Cartoon creator is owed a percentage of profits form Marvel's income since 1998.
NEW YORK (AP) -- Stan Lee, the legendary cartoon hero creator who gave Spider-Man his powerful "spidey-sense," is feeling a tingling of his own -- in his wallet.
A Manhattan federal judge has ruled that Lee is entitled to a potential multimillion-dollar payday from Marvel Enterprises off profits generated by the company's TV and movie productions -- particularly the box-office smash "Spider-Man," which earned more than $800 million worldwide, and its hugely successful sequel.
"It could be tens of millions of dollars," Howard Graff, attorney for Lee, said Wednesday. "That's no exaggeration."
The Monday ruling from U.S. District Court Judge Robert W. Sweet found that Lee was entitled to a 10 percent share of the profits generated since November 1998 by Marvel productions involving the company's characters, including those created by the prolific cartoonist.
"I am gratified by the judge's decision although, since I am deeply fond of Marvel and the people there, I sincerely regret that the situation had to come to this," Lee said in a statement.

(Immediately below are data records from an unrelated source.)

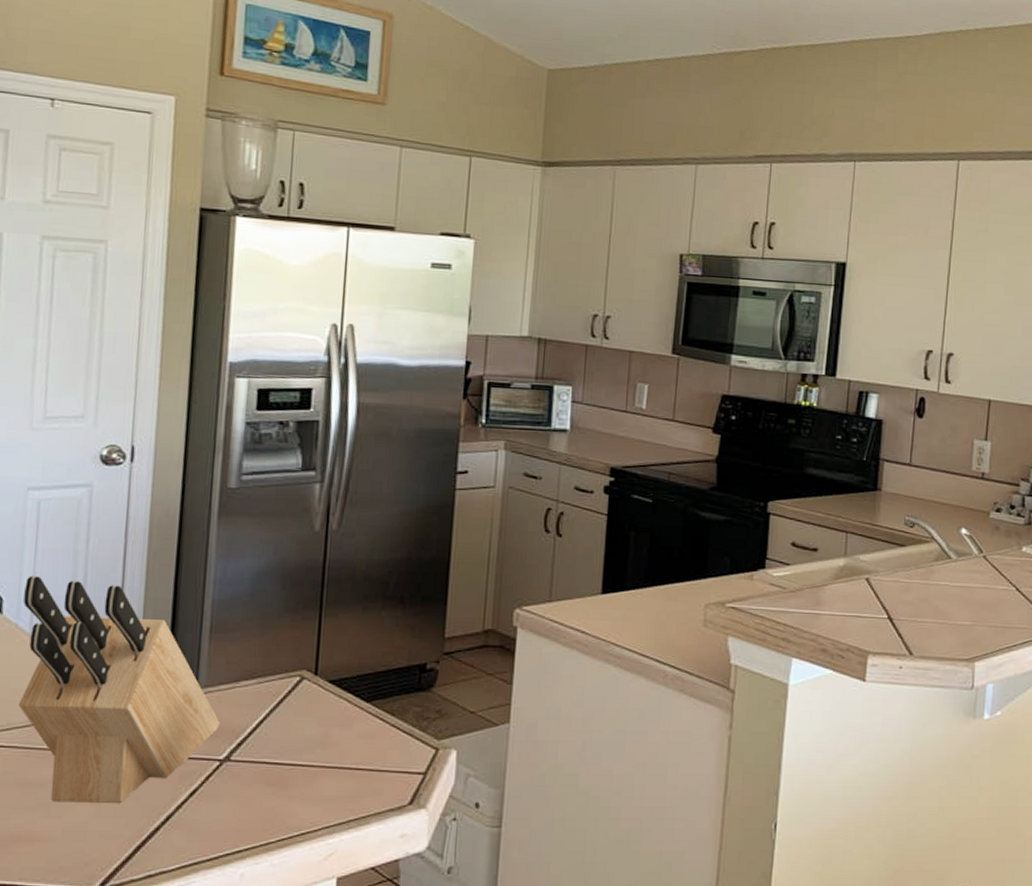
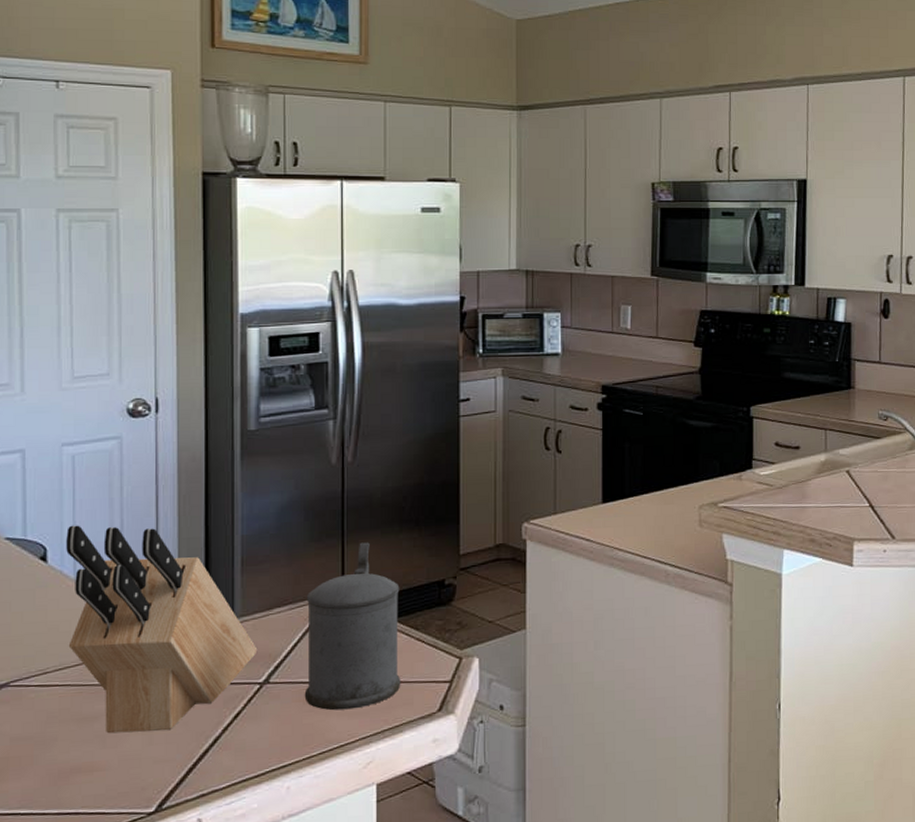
beer stein: none [266,617,378,795] -> present [304,542,401,711]

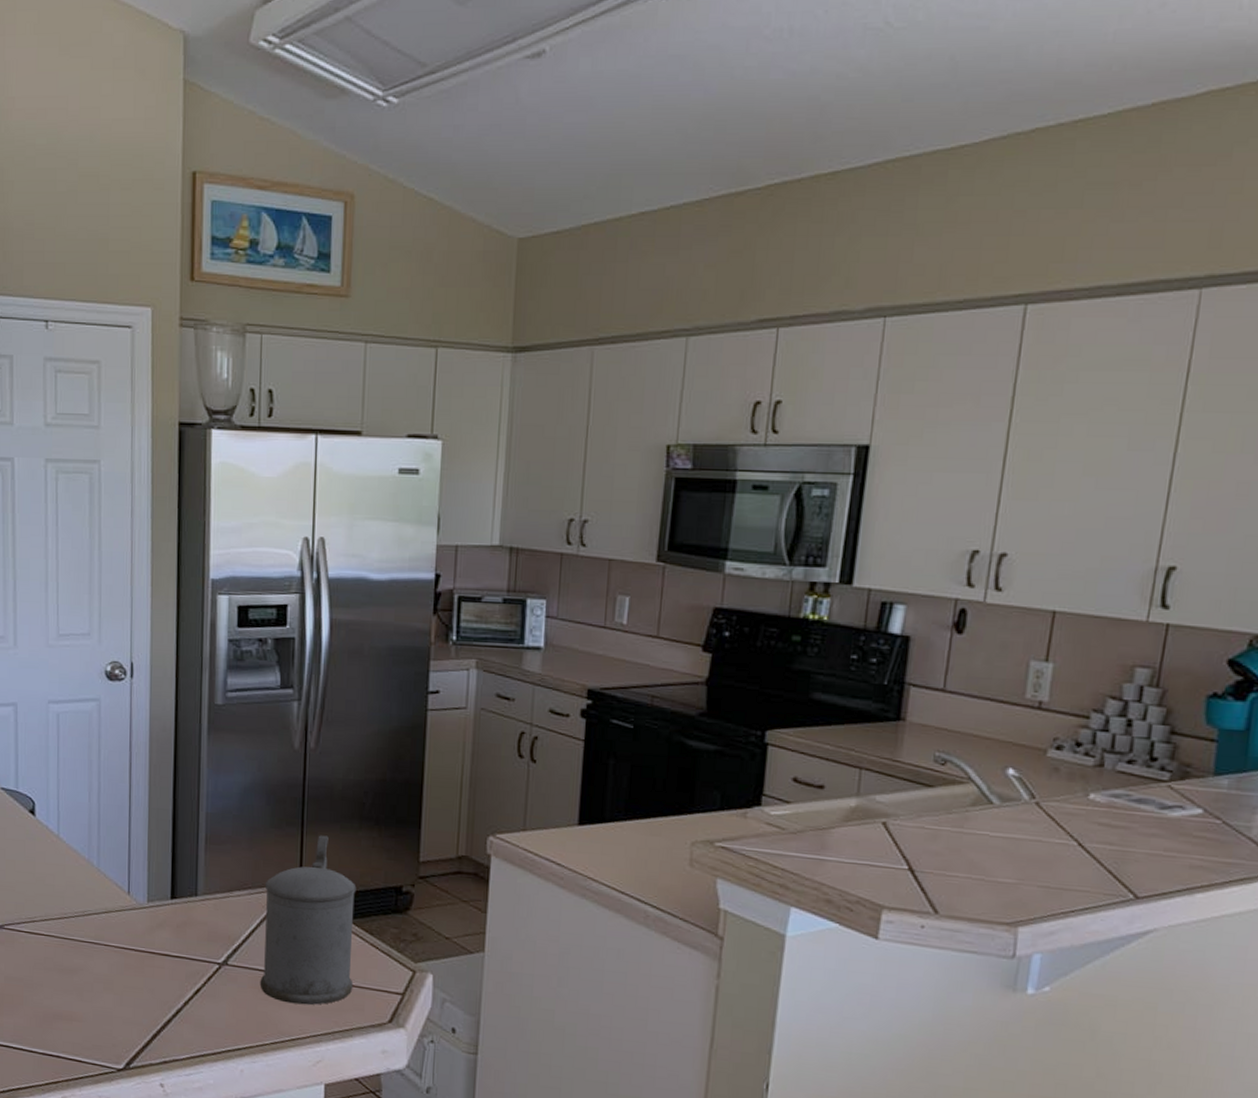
knife block: present [66,525,258,734] -> none [51,782,218,995]

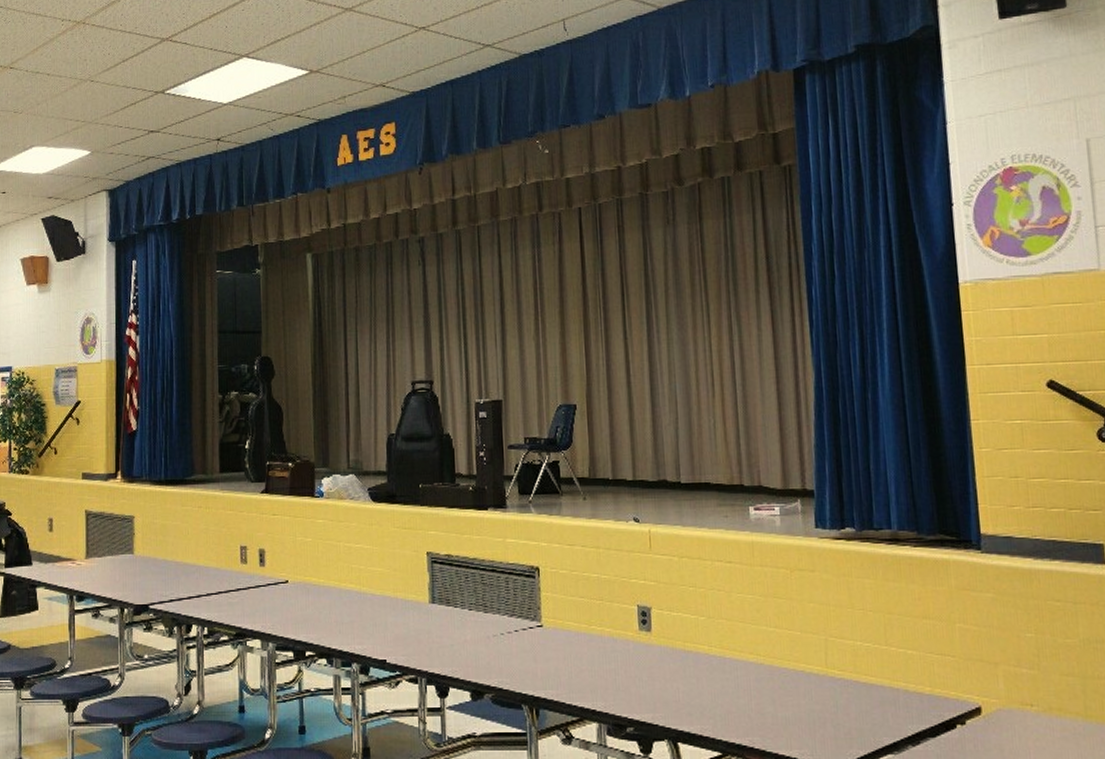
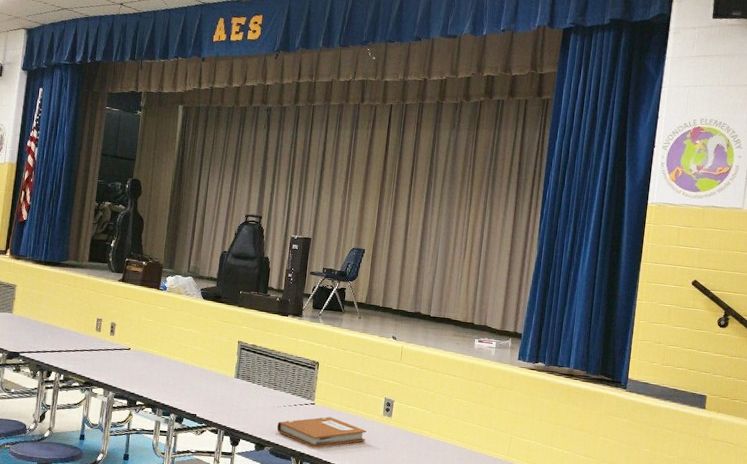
notebook: none [496,641,620,688] -> present [277,416,366,448]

Sweet's decision didn't mention a dollar figure, although Graff was anticipating a windfall since the ruling also included DVD sales and certain merchandise. "The court essentially ruled in our favor virtually across the board," Graff said. "This is a sweeping victory for Mr. Lee."
John Turitzin, general counsel for Marvel, promised an appeal. Turitzin noted that Sweet ruled that Lee was not entitled to money from certain movie-based merchandise, and that the judge withheld judgment on money from joint-venture merchandise sales linked to the Spider-Man and Hulk movies.
"We intend to appeal those matters on which we did not prevail, and to continue to contest vigorously the claims on which the court did not rule," Turitzin said in a statement. The remaining issues could go before a jury if the two sides can't reach a settlement.
The lawsuit marks an acrimonious final chapter in the long and productive relationship between Marvel and Lee, who spent the last six decades working for the company. During a storied career, Lee created indelible Marvel fixtures such as the X-Men, the Incredible Hulk, Daredevil and The Fantastic Four.
"Mr. Lee did not begin this lawsuit without a lot of thought and reservation," Graff said. "He was not pleased to do it. He was saddened by the fact that things came to the point where he had to actually start a lawsuit against Marvel."
The 82-year-old Lee filed suit in November 2002, claiming an agreement he had signed four years earlier entitled him to 10 percent of Marvel's haul from its television and movie productions, as well as merchandising deals.
He already earns a $1 million a year salary from Marvel as part of the agreement, but felt that he was getting stiffed on additional income due him under the deal.
The money involved was substantial, particularly involving the Spider-Man movie. Marvel eventually collected more than $50 million in profits from "Spider-Man" earnings.